EXCERPT TO READ:
• • • •

The benefit was homogenous for the different subgroups; regardless of the baseline risk (high, medium, low), gender (men or women), age (<75 years or ≥75 years), baseline LDL- cholesterol (>100, 70-100 or <70 mg/ dL) and HDL cholesterol (mg/dL by tertiles). In no subgroup, an excess risk for any type of cancer was observed, the incidence of rhabdomyolysis was 4/10,000 individuals treated in the more statin versus less statin studies, all with simvastatin 80 mg and 1/10,000 individuals treated in the statin versus control studies [15].

The authors concluded, according to their analysis, that a reduction in LDL-cholesterol of 1 mmol/L (40 mg/dL) reduces 20%, 2 mmol/L (80 mg/ dL) reduces 40% and 3 mmol/L (120 mg/dL) reduces 50% the risk of an ASCVD, without a significant increase in the risk of cancer, intracranial hemorrhage and/or rhabdomyolysis.

• • • •

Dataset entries
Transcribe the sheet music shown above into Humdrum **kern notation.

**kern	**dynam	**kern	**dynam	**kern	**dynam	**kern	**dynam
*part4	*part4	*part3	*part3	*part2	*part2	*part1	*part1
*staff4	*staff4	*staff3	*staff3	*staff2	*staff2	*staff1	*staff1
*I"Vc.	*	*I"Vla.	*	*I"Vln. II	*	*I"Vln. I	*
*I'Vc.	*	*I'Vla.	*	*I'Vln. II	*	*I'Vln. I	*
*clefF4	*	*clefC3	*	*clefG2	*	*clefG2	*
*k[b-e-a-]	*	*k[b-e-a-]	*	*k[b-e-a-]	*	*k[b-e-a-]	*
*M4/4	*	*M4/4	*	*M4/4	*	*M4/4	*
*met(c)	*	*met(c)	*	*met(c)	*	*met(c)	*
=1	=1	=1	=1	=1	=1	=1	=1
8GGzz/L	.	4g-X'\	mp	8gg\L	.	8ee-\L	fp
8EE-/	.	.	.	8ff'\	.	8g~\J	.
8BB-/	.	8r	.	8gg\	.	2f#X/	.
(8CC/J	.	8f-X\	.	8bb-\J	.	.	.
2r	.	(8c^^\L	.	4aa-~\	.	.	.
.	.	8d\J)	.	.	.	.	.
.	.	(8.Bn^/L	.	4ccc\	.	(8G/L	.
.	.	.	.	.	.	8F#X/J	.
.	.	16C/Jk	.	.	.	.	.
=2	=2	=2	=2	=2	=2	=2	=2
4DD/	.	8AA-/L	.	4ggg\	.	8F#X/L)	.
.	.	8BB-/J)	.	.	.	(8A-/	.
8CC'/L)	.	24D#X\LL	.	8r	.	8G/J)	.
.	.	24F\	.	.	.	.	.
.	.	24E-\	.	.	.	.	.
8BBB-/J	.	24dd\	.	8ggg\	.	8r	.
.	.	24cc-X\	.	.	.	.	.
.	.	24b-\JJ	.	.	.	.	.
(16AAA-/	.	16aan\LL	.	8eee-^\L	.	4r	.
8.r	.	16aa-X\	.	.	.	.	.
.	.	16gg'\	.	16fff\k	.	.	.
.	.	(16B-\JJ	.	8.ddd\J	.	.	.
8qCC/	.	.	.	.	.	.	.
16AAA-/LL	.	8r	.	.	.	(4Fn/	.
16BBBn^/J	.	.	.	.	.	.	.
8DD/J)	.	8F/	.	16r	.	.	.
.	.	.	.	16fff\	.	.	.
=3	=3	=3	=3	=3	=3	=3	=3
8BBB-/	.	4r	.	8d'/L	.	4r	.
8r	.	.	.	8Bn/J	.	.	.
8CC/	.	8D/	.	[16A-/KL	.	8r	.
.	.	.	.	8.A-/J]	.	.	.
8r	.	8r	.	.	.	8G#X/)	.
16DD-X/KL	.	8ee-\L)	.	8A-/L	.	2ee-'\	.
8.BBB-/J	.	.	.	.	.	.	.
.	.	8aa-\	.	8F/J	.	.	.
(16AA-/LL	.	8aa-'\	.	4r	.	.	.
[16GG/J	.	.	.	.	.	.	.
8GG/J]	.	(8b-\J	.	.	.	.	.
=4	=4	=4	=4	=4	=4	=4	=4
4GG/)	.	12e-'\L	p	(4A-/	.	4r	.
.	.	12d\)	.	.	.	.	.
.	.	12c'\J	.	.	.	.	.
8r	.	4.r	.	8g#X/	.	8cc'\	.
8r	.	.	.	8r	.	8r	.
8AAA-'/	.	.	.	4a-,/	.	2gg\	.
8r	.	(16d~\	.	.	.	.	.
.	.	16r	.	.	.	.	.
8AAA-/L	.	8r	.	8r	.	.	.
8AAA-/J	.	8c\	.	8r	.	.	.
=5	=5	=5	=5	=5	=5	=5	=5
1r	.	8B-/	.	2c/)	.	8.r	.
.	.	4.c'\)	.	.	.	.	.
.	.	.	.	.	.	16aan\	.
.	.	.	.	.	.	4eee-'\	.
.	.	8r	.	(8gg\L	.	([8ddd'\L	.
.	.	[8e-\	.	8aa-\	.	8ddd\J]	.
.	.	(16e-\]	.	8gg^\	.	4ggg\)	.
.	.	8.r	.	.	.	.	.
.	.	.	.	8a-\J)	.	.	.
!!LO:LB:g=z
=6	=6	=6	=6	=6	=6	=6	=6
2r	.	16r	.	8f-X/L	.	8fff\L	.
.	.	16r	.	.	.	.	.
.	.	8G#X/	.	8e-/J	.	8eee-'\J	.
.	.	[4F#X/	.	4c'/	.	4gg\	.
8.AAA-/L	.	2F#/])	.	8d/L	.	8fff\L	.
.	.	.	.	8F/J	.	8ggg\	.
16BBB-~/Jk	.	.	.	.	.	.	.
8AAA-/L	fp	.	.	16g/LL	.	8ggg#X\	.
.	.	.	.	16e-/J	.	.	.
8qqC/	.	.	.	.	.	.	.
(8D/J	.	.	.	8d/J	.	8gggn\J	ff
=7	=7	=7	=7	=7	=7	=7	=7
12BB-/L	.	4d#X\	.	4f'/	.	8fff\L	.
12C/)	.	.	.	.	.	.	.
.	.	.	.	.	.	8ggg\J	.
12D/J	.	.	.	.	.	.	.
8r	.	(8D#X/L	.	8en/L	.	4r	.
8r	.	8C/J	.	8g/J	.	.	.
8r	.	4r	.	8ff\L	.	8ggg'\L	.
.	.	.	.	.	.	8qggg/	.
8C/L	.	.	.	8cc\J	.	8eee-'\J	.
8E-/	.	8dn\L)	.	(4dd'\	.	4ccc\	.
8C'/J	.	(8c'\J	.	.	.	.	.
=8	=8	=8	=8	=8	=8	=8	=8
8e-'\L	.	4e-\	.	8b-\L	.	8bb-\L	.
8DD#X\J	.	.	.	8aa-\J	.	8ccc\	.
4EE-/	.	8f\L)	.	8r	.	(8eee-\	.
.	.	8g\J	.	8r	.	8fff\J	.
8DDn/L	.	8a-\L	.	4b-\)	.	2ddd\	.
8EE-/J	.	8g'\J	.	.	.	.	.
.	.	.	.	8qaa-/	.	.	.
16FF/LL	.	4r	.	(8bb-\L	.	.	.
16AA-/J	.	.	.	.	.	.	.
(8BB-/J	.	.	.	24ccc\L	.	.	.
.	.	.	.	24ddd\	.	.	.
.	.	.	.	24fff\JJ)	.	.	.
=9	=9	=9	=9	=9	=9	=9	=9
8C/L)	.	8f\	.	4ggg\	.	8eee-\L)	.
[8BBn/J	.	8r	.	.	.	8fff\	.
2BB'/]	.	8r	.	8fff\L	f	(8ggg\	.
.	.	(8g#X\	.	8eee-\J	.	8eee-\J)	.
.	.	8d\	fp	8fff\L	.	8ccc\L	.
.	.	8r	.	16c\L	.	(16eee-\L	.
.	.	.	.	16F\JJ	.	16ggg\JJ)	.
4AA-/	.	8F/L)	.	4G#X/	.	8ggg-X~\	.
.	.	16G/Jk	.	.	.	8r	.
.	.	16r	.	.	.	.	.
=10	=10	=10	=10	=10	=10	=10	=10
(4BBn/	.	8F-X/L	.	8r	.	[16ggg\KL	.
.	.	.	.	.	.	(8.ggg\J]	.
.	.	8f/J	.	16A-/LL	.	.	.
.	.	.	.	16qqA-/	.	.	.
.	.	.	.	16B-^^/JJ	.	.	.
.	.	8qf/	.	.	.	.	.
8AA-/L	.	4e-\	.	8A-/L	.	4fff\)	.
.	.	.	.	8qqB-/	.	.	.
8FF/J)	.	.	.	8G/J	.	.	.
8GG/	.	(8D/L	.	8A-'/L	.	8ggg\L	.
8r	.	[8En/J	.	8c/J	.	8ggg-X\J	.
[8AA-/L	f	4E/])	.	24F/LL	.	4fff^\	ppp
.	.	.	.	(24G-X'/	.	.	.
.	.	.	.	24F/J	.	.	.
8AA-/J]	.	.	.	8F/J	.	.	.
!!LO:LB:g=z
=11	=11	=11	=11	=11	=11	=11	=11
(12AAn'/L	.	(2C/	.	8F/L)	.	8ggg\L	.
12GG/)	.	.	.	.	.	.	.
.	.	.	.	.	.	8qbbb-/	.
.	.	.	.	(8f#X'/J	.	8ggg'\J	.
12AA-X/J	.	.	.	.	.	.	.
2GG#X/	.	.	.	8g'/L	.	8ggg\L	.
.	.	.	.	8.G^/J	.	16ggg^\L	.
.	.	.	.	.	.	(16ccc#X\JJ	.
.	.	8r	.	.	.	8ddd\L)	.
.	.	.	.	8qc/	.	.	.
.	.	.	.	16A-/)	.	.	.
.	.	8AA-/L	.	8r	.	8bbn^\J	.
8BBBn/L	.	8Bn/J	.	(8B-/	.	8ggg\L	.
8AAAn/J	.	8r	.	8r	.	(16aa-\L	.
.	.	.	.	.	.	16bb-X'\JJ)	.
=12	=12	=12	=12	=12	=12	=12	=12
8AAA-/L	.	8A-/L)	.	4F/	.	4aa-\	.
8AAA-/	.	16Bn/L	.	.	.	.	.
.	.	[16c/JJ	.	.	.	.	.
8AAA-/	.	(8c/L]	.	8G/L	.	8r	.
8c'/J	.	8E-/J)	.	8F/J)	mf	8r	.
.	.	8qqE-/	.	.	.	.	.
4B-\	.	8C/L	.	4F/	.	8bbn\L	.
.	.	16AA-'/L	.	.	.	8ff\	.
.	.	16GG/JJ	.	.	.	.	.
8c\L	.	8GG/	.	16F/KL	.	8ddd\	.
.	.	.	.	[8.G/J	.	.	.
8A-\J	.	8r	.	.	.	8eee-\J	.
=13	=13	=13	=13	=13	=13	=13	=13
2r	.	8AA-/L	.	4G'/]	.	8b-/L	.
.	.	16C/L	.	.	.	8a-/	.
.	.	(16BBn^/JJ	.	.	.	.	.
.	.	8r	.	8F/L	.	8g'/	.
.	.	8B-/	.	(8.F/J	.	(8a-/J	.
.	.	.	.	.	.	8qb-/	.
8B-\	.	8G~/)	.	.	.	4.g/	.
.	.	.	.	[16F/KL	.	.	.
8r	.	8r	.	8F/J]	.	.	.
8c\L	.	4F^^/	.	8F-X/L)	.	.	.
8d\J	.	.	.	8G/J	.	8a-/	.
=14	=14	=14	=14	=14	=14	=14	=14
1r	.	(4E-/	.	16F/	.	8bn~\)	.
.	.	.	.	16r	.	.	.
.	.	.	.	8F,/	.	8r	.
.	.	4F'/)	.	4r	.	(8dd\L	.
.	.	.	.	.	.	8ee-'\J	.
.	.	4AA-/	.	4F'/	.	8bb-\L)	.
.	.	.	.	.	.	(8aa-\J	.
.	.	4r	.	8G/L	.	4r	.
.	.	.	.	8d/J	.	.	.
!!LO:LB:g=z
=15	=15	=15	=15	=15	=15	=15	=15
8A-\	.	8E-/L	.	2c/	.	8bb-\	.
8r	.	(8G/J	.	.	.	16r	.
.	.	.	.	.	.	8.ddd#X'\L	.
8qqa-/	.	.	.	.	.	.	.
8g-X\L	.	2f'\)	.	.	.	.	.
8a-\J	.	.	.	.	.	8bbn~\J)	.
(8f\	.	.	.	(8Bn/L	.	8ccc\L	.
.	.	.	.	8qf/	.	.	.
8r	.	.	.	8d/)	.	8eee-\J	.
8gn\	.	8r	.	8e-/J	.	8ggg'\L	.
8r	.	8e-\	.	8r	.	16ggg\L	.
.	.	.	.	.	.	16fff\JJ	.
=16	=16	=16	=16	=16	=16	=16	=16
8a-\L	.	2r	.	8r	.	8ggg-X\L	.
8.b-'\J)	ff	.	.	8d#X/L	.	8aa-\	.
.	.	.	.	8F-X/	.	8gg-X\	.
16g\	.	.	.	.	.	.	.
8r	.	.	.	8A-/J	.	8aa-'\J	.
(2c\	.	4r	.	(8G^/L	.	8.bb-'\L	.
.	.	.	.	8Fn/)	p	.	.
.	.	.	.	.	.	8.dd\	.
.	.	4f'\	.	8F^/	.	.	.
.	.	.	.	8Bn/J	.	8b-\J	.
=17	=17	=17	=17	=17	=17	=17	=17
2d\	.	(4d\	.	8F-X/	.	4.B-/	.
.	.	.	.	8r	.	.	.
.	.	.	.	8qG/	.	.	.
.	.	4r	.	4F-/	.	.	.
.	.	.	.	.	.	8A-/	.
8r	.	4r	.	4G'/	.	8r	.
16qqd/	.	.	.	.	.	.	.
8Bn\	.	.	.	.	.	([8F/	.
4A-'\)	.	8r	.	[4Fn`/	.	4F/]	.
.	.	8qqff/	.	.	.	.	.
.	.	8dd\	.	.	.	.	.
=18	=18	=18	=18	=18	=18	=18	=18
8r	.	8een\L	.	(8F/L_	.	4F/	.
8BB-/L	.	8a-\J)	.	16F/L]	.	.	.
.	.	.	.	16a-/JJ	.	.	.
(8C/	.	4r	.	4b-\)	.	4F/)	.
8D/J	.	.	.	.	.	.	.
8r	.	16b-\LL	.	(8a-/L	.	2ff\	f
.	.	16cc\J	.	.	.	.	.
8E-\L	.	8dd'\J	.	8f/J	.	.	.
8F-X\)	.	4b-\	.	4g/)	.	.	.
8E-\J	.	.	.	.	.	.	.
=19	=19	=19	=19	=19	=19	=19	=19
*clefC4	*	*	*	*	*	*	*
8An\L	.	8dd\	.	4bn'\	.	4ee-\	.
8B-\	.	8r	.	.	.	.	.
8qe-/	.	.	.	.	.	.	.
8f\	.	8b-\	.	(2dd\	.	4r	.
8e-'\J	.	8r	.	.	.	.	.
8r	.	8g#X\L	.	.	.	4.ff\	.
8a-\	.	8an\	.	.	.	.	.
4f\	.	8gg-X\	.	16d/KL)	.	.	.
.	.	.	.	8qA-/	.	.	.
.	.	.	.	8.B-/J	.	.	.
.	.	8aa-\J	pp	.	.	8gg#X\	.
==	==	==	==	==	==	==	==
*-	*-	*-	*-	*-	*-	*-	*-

• • • •

ABOUT THIS EXERCISE: Carry on the passage on LDL-cholesterol lowering with statins, picking up after its final sentence.

ANSWER BELOW:
It is relevant to note that clinical application of this evidence has evolved over the past 15 years [16]. From its application based on a cost of brandstatins/benefit concept, on which the ATP-III established “therapeutic targets” according to the cardiovascular risk: <160, <130 and <100 mg/ dL of LDL-cholesterol for individuals with low, moderate and high risk, respectively - introducing the optional “therapeutic target” of <70 mg/dL for very high-risk individuals -, to its contemporary application based on a net benefit concept (benefit+save/harm+cost of generic-statins), on which the new Guidelines (analyzed below) suggest the strategy of reducing intensity of LDL-cholesterol according to the cardiovascular risk: high intensity for individuals with ASCVD and/or severe hypercholesterolemia (LDL-cholesterol ≥190 mg/dL) and medium intensity for individuals with DM without ASCVD or individuals without any of these conditions but with a high cardiovascular risk (≥7.5% at 10 years calculated with the AHA/ACC 2013 equation).This evolution in therapeutic strategies is explained by the accumulation of favorable evidence on the therapeutic benefit and the low incidence of adverse events of the statins and especially with the very favorable ratio between saving/therapeutic cost; this last variable has been reduced from 2 USD to $ 0.100 USD per day of treatment with a medium intensity statin. This condition, already anticipated by Mark Hlatki [17], has reduced the therapeutic threshold for prescribing medium intensity statins for primary prevention, being a strategy with a NNT/NNH ratio of 40/100 and a cost per QALY of about 35,000 USD (optimal value <50,000 USD/QALY) [18].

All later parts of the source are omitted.